======== EXTRACT TO READ ========

Subtract values from different rows

Hi All,

 

Been playing around with PowerBi now for about 18 months but need to step the knowledge up as its part of my job now 🙂 Very exciting. I was a heavy excel user so there is a bit of re-training to get my hear around DAX. I am stuck on the following and would appreciate any help. 

 

Table.PNG

What I am trying to do here is to subtract a YEAR_SEMESTER2 from another YEAR_SEMESTER2. e.g. I am grying to get the value for say Number and Algebra in 2019.1 and subtract it from Number and algebra 2018.2. 

 

I assume that in a new column, I would have the heading as "2019 growth" where the heading and all the values in that column that align with 2019.1 would be the calculation (2019.1-2018.2). So in row 9 in my screenshot, the value in the column would be 4-4=0. Note: This would need to be done via STKEY, DIMENSION_1 and YEAR_SEMESTER2. I would only want the value in the new column 2019 growth for anything that is 2019.1-2018.2.

 

What I have currently done is to pivit the table against the YEAR_SEMESTER2 and have the column headings as 2019.1, 2018.2 etc. It has created a few issues in other visuals so I was hoping there is a way that I can do as I have explained above. 

 

Any help would be greatly appreciated. 

 

Thanks a million. 

Phil

1 REPLY 1
Anonymous
Not applicable

Hi there.

 

First of all, I'd encourage you to read about how to correctly model your data in PowerBI. There are many resources on the web as well as books. If you don't do it, you'll be solving problems that should not exist in a model in the first place, wasting time and effort. Secondly, you should know that in tabular models columns should have a small number of unique values and the data type should be adequate as well. Neglecting these simple rules will lead to disasters later on. I can see that YEAR_SEMESTER2 is stored as a decimal number. This is BAD, VERY BAD. You should store it as text. This, after all, is not a metric but an attribute in a time dimension. Thirdly, the column names... Really? You really want to have an attribute that's called DIMENSION_1? I would change the names to something meaningful and user-friendly. After all, when one looks at a model one should have at least a rough understanding of what individual entities/attributes mean.

 

And lastly, you should number your semesters consecutively so that it's easy to move back and forth in time across semesters. So, you should have a column that maps YEAR_SEMESTER2 to consecutive integers, min(YEAR_SEMESTER2)=0,1,2,...,n-1=max(YEAR_SEMESTER2). Please, do not store YEAR_SEMESTER2 as a decimal.

 

[Growth] :=
var currentScore = Table[SCORE_3]
-- You have to have a SemesterNumber column
-- as explained above. 
var currentSemester = Table[SemesterNumber]
var currentDimension = Table[DIMENSION_1]
var currentTopic = Table[Topic]
var currentStkey = Table[STKEY]
var prevScore =
	-- If this does not return just one number,
	-- then you have to check the consistency 
	-- of your table or change the logic.
	CALCULATE( 
		VALUES( Table[SCORE_3] ),
		Table[SemesterNumber] = currentSemester - 1,
		Table[DIMENSION_1] = currentDimension,
		Table[Topic] = currentTopic,
		Table[STKEY] = currentStkey
	)
return
	currentScore - prevScore

If you want to know about DAX, which I can assure you is like nothing you've seen in your life so far, the best source is www.sqlbi.com and book by The Italians (you'll meet them soon enough).

======== INPUT DATA ========

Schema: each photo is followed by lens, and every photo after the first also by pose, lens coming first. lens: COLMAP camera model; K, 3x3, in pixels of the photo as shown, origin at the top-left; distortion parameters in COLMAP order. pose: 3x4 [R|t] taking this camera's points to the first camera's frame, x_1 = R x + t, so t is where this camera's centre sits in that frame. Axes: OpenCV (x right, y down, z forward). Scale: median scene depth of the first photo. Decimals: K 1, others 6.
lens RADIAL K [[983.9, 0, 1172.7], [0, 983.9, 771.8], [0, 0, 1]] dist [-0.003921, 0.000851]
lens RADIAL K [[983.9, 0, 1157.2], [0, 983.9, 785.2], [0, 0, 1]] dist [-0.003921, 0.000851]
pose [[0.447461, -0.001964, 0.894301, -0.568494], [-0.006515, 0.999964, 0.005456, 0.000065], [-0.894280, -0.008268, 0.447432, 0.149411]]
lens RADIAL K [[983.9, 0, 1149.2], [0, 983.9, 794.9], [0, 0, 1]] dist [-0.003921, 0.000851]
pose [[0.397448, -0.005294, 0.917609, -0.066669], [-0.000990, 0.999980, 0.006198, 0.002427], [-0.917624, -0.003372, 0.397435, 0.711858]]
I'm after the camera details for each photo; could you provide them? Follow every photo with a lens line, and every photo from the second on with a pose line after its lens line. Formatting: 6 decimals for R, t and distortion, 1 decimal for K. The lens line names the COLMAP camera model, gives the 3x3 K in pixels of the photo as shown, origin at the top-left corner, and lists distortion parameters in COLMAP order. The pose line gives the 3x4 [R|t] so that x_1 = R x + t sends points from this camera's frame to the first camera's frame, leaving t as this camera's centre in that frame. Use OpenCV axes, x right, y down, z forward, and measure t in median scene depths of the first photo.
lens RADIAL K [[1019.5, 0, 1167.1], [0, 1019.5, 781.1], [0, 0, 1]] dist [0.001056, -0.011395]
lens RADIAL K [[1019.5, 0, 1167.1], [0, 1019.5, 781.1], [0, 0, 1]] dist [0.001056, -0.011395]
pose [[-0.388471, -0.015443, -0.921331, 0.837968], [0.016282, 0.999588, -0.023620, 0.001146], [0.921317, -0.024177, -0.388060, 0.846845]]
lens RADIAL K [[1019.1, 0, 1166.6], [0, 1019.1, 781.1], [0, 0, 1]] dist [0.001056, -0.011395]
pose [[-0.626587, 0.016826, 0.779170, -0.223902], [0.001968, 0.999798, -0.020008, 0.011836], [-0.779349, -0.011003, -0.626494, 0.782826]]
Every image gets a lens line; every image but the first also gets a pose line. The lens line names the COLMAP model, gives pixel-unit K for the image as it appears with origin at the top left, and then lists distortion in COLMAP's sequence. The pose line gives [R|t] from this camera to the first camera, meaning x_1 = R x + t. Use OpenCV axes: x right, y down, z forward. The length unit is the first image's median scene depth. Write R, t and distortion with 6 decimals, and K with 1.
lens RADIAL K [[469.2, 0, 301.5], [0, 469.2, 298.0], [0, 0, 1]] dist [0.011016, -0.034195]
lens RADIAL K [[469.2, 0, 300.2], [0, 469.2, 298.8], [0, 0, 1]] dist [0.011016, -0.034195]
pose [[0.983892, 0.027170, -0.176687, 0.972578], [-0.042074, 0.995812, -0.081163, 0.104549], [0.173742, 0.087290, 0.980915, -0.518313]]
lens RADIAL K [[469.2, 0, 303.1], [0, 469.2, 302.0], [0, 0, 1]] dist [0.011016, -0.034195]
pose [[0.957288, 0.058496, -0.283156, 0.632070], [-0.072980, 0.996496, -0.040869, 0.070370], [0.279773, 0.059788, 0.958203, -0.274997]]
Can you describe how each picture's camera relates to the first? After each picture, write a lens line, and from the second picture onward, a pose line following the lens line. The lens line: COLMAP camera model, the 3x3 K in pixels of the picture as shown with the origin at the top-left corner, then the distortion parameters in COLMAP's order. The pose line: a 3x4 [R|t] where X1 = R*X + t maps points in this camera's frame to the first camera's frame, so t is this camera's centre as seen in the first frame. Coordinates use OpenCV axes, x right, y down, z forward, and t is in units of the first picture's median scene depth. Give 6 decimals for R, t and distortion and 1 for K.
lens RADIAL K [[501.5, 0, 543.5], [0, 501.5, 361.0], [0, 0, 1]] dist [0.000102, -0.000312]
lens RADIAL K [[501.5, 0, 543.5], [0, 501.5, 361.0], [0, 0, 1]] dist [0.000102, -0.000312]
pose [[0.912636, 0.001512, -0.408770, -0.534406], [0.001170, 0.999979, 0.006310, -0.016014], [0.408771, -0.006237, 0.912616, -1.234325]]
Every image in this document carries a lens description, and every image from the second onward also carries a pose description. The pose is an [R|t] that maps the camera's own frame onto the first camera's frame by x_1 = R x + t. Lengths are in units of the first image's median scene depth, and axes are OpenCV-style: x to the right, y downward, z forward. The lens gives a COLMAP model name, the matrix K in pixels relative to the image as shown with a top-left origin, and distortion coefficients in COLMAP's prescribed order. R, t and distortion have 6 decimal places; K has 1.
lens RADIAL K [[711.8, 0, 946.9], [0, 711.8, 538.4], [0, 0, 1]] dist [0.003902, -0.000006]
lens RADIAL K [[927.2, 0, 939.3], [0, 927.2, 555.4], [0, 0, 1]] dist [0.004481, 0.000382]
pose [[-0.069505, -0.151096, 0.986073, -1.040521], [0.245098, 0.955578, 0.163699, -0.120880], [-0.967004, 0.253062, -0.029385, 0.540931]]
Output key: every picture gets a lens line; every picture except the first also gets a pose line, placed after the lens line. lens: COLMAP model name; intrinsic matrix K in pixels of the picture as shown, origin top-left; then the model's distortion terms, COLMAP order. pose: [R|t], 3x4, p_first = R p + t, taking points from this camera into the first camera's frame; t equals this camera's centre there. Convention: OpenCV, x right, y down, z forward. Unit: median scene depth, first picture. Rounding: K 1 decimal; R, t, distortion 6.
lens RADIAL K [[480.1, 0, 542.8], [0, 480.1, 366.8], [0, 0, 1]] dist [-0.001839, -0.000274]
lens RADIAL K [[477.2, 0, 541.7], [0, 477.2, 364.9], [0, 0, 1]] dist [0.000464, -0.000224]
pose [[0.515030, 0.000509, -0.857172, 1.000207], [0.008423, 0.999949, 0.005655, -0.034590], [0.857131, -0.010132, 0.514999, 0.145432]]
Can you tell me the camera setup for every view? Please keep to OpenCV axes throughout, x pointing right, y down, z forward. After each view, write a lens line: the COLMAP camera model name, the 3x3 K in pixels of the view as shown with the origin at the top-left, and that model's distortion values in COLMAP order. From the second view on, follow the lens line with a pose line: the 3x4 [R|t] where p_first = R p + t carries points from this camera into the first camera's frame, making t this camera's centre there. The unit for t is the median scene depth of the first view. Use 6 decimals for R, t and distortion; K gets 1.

========

## WORK TO BE COMPLETED
Please copy the passage of the Power BI forum thread between "I assume that" and "that is 2019.1-2018.2.", inclusive, word for word. The records have no connection to the Power BI forum thread.

## TASK OUTPUT
I assume that in a new column, I would have the heading as "2019 growth" where the heading and all the values in that column that align with 2019.1 would be the calculation (2019.1-2018.2). So in row 9 in my screenshot, the value in the column would be 4-4=0. Note: This would need to be done via STKEY, DIMENSION_1 and YEAR_SEMESTER2. I would only want the value in the new column 2019 growth for anything that is 2019.1-2018.2.